Another follower! Thank you, Scott; I really appreciate it!
Since I’ve been getting more followers lately (and I have no idea why!), I thought I should take a moment to clarify what this is. Or maybe I don’t have to; I’m not sure. The border between reality and fiction is kinda blurred in my mind. Anyhow, I’ve been following, and occasionally followed back by, people who are being hunted by the entity called the Slenderman. Seeing that I’ve been mistaken for one of those people before, I think I should make it clear that I’m not. I’ve read up on Slendy extensively and I do what I can to help out his victims, but I assure you all that I’m perfectly fine and un-stalked. Knock on wood.
I’m sorry that I keep dancing around the border of in-game and out-of-game. Sometimes even I don’t know what’s real. I kind of aspire to be a Dav Flamerock, if any of you know what I’m talking about. Someone who helps out without actually being a Runner herself. I lurk Unfiction and all that fun stuff, but after becoming immersed in the Mythos as I do, it does get hard to tell what’s real and what isn’t. Especially recently, as I’ve been more asleep than awake and my dreams are… rather odd.
BLAH BLAH BLAH HOLLY’S BEING VAGUE AND WEIRD AGAIN, LET’S GO BACK TO TALKING ABOUT SOMETHING CONCRETE.
Like college. Frikken’ college.
Just got back from dinner at Chili's with my family. It was great- we pretty much stuffed ourselves as a kind of last hurrah before we all go on a diet for the New Year. Awesome. Really looking forward to that. According to my grandma and aunts (who do this often), on WeightWatchers you get much better food and you lose weight because you just eat less of it. Or something like that. Whatever.

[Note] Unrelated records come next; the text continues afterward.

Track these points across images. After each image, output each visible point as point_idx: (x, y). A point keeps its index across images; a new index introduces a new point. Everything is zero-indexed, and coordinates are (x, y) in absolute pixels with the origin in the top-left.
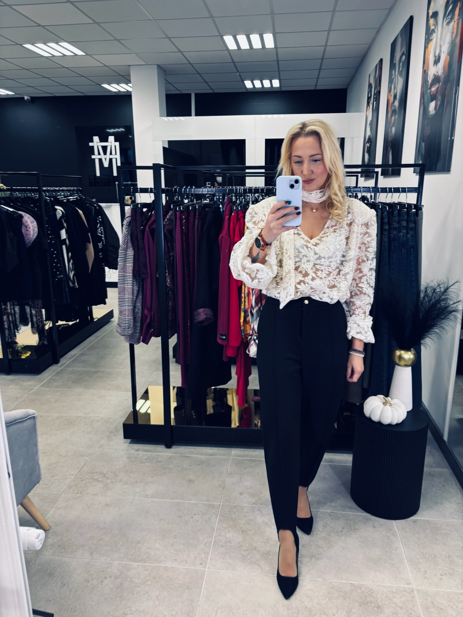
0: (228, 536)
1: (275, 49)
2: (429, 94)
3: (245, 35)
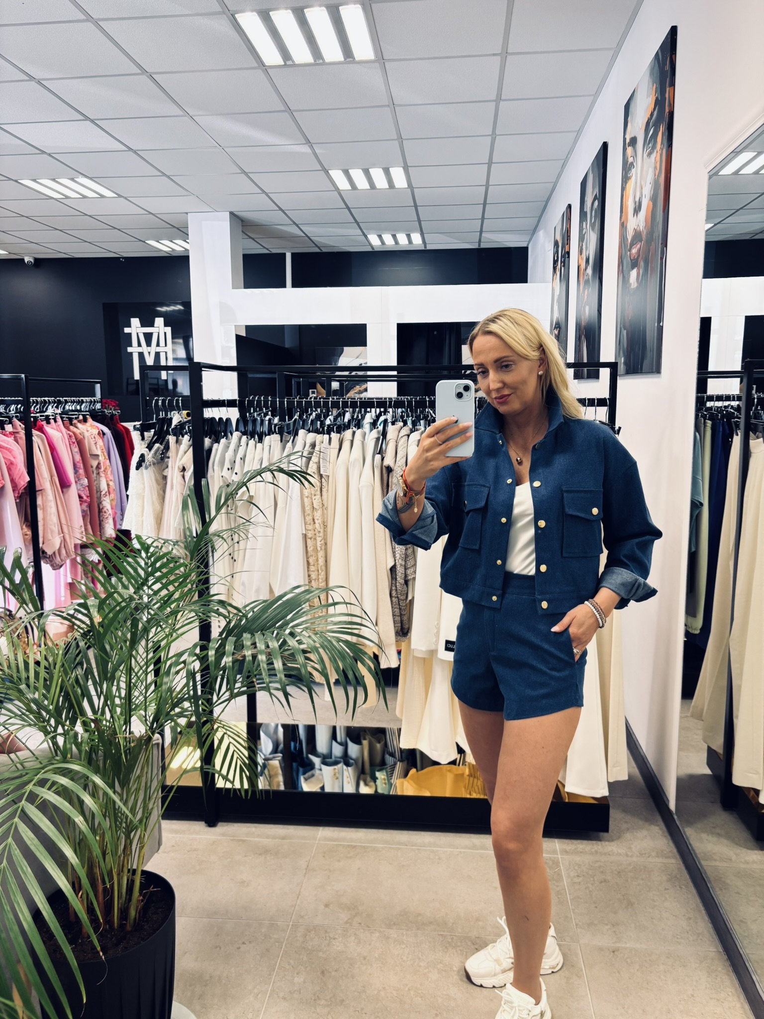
0: (296, 980)
1: (409, 189)
2: (629, 259)
3: (362, 170)
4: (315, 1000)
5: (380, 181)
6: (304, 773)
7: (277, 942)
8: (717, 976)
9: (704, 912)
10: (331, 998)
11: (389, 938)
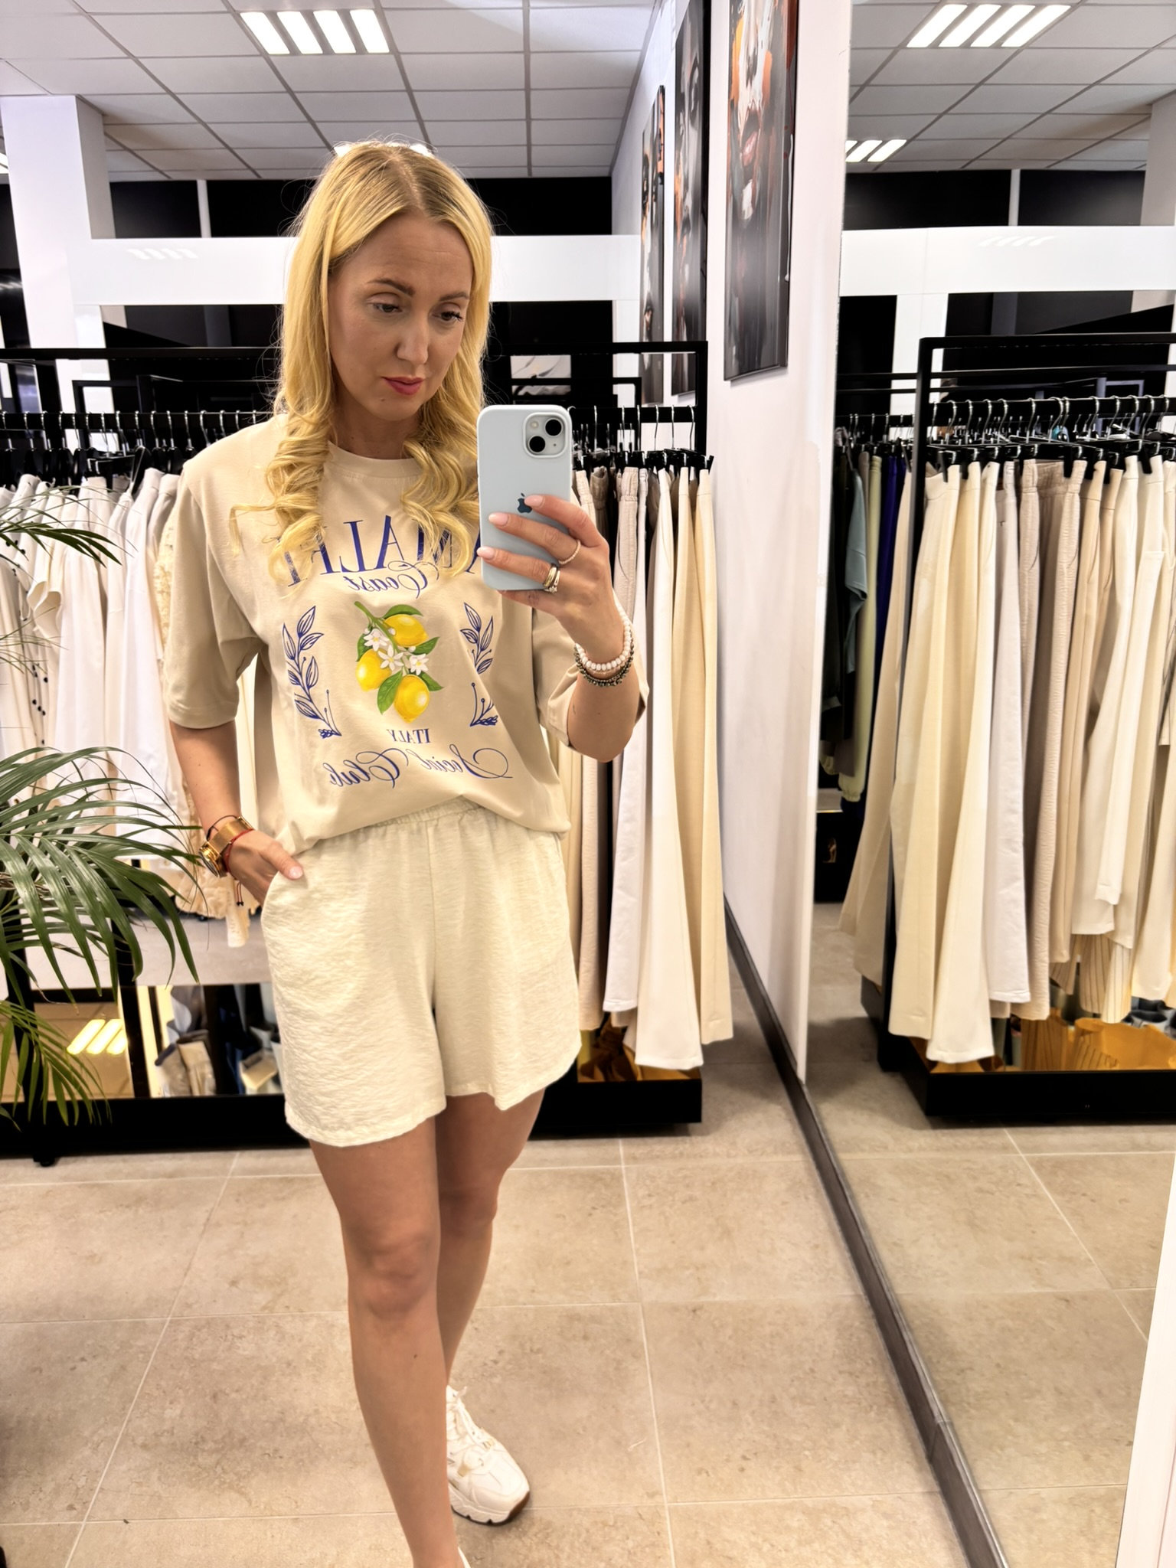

While we were out, the subject of college came up. College, college, college. I'm in high school and I haven't really thought much about college. I have a vague desire to major in English literature and write fiction for a living, but I haven’t really done much to work towards that goal… I feel like I should be prepared and I should have a plan, but I really don’t. I’m just kinda floating through high school without a plan. I’ve been told all my life that I’m really smart and mature and all that jazz, but I don’t think I am. That’s not just me being self-deprecating again- I honestly don’t think I’m particularly special or interesting. That’s kind of a not-fun thing to realize, heh.
I’m gonna go play Pokémon and pretend my problems don’t exist. Ciao.